Now, I’m heading into a PhD program, having shifted fully from medicine into research. It's been a journey across data types and phenotypes — and I've learned a lot along the way.


That’s a great overview — and I appreciate how clearly you explain everything, even the acronyms! Let’s talk about your latest paper. What’s the focus?


This one’s really exciting for me — it’s tied to that very first research project I mentioned. The paper focuses on how to move custom analysis pipelines into the cloud. At the time, most tools available on the cloud were pre-installed, standardized software — things like BCFtools or SAMtools — and our lab was using a custom, in-house tool built for case-parent trio data. The problem was: the data lived in the cloud, but our pipeline ran locally on our cluster.

So, we had two options: either duplicate the data to our cluster (which isn’t ideal from a data stewardship standpoint), or learn to run our custom pipeline in the cloud. That became my mission during undergrad: to figure out how to bring specialized Bioconductor-based workflows into a cloud-based environment like Cavatica.


That’s a challenge a lot of groups are facing. People often publish the results, but not the process behind getting there. I love that your paper digs into that.


Exactly — that’s what we wanted to highlight. The scientific results will be published in a separate paper. This one is really about the how: What are the foundational principles that someone with limited cloud experience needs to understand? How do you take a custom workflow and make it cloud-compatible?

We also discuss why this is important. For instance, dbGaP datasets receive thousands of access requests, often for the same data. Everyone downloads it separately and runs their own analysis on local clusters. That kind of duplication isn't sustainable. We think the cloud — if used thoughtfully and securely — is the next step in streamlining and democratizing this kind of work.

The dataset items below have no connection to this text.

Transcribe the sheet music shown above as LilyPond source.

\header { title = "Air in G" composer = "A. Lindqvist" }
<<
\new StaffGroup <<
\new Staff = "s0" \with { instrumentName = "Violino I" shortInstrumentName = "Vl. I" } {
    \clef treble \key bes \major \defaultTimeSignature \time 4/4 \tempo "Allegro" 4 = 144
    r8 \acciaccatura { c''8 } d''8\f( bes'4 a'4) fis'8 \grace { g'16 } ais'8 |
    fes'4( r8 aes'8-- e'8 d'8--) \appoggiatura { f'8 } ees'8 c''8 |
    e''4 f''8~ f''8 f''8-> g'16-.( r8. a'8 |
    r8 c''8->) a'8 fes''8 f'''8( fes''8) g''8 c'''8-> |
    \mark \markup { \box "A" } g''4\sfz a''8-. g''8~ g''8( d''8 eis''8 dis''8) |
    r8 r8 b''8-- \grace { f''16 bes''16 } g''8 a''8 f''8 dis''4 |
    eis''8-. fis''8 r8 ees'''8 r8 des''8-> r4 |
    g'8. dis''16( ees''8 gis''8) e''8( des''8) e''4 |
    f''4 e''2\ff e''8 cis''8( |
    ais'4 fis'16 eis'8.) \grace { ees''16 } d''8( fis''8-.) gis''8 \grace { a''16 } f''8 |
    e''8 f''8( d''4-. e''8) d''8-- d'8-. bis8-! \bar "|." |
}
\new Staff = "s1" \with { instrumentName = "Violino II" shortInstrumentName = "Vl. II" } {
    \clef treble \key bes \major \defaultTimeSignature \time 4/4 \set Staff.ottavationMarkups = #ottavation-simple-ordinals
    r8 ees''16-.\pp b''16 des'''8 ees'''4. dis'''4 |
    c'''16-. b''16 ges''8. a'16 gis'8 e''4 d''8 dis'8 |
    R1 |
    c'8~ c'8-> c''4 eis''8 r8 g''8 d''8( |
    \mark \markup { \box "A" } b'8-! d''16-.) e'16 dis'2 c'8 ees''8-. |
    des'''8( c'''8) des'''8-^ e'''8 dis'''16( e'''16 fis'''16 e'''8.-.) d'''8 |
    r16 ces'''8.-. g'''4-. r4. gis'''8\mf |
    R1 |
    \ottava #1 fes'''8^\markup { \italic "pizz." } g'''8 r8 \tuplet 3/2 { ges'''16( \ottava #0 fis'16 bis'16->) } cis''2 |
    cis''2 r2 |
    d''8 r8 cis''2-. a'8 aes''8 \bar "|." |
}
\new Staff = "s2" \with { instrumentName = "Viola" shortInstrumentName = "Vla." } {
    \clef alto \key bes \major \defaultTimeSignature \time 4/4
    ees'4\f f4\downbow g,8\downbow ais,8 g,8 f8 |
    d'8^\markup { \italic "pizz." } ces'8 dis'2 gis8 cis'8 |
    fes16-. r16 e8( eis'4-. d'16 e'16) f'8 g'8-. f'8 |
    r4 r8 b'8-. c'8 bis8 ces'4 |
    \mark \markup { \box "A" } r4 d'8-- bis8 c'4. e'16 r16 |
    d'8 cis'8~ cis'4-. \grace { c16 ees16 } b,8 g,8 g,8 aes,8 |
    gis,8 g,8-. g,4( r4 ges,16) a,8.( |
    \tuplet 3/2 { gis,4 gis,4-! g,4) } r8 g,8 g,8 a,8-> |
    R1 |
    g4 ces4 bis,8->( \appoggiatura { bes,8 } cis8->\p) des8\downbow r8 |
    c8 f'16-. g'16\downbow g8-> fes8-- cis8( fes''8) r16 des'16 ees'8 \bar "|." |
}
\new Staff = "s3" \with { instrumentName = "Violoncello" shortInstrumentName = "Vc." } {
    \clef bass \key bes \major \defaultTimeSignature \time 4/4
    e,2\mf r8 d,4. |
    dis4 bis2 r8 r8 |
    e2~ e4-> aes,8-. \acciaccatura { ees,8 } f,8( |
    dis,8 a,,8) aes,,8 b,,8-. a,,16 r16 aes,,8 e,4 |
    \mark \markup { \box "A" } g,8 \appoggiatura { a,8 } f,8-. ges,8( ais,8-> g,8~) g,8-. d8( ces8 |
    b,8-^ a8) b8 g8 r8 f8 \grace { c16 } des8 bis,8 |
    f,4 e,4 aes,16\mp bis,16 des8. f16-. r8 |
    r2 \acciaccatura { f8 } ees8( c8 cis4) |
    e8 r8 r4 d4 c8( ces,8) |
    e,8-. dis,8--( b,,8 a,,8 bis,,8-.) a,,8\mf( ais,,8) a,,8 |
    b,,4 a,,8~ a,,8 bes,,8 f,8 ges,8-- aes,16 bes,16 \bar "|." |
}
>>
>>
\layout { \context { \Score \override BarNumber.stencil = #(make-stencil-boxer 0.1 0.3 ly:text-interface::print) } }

What were some of the biggest blockers in getting everything up and running?


Three big ones come to mind:

  1. The learning curve — just understanding how cloud computing works conceptually. It’s very different from local clusters.

  2. Metadata issues — the dataset we were working with relied heavily on pedigree information, but that wasn’t readily available on dbGaP or in the Cavatica project. We had to reach out to the original PI to get what we needed.

  3. Software containment — specifically Docker integration. Ensuring all the necessary dependencies were packaged correctly took some trial and error.

Those challenges are what make documentation and onboarding so important.


Absolutely. That’s what WE hear all the time at conferences — metadata, interoperability, and containerization are always the pain points. Did you find any resources especially helpful?

Definitely the office hours and workshops. Hands-on support was far more helpful than just reading documentation. In retrospect, documentation is helpful — but it’s hard to start there if you’re new to cloud computing. Having a real project in mind was key. We weren’t just learning in a vacuum — we had an actual goal, and that helped everything click.


Totally agree — it’s like learning to code without a project. So much harder to stay motivated or even know where to begin. Any advice for other labs thinking about making the leap to the cloud?


Yeah, a few things:

  • Weigh the pros and cons based on the data you’re working with. If your datasets are large and shared across institutions, the cloud is probably the right move. But if you’re working with small, internal datasets, local clusters might still make sense.

  • Choose your platform wisely. There’s still a bit of vendor lock-in between cloud providers like Seven Bridges and Terra. Each has its own terminology and workflow system, so the learning curve resets slightly if you switch.

  • Stick with one platform once you commit — it reduces overhead.

  • And finally: have fun with it. CAVATICA, for example, has a really intuitive UI once you get into it. Don’t be afraid to just play around — you’re not going to break anything.